Another area government needs to improve is our transportation sector. For instance, if you go to a motor park, there is a document called the passengers’ manifest. Most people lie when writing their names and phone numbers. If we are serious in addressing insecurity, all that governments need to do is instal an electronic machine that would request your national identity card or voter card at motor parks across the states, and security agencies would be able to synchronise the data. Information gathering is very critical in solving security problems so, there should be a way to bring computerising to monitor and access information because criminals move from one place to another.

Looking at big data in the next 5 years, where do you think Nigeria will be?

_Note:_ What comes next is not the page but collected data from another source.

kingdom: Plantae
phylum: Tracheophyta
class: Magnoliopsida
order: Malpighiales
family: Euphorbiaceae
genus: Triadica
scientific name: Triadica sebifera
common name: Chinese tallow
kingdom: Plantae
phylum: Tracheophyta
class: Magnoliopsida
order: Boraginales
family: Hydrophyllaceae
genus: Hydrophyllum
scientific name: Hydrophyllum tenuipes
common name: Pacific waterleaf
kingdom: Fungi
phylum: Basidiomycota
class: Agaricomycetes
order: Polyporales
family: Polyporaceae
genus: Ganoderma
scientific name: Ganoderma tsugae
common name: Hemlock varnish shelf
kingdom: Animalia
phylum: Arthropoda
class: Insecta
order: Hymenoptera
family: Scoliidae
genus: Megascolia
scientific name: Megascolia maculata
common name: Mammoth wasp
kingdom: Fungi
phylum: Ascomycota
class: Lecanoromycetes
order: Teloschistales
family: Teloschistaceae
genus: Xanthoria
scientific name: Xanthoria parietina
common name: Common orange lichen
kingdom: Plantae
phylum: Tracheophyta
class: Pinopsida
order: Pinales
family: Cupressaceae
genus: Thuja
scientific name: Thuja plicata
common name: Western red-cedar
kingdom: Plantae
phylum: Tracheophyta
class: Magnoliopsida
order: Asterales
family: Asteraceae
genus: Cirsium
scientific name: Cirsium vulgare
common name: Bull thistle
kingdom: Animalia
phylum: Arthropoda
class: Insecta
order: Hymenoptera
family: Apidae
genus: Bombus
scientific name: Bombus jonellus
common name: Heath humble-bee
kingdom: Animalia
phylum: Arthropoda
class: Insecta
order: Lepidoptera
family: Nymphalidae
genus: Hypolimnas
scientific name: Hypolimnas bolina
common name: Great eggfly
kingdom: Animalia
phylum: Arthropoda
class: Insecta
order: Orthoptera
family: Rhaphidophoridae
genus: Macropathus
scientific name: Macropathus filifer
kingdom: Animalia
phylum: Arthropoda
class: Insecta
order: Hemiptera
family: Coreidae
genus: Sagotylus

It will create jobs and employment opportunities. We are working in five states now, and I have 70 direct staff receiving salaries from my company every month. We also have at least 300 volunteer staff that are receiving wages to ensure the system is working effectively and efficiently. 

In the next 5 years, we hope to be a big company providing solutions to challenges not only in Nigeria but in Africa. Governments need to encourage and support young inventors and entrepreneurs to create jobs to address our keys enemy which is poverty, especially in the northern part of the country. We have young people with great ideas; all they need is a little push and they will come out with fantastic solutions to the problems in our region. 

What are the challenges you have experienced?

One of the setbacks we faced at the beginning of the project was fear of change from our people, they thought we were coming to take over their jobs, that was a major problem we had. Even in the state government circle, a lot of people were afraid of these initiatives. 

I developed this app since 2014, we started making some moves and contacting people in the government but they were afraid. It didn’t materialise until 2020 after Prof Babagana Zulum became the governor and I met with the Commissioner for Transportation, forwarded the proposals to the office of the governor and it was immediately approved by the governor. 

For six years I pursued the state government to sell this initiative to them, so you can see that consistency is key. As we speak, we have a lot of software on ground that we trying to sell to people but we are not deterred by those challenges because we know it is part of what makes us stronger and brings out the best in us.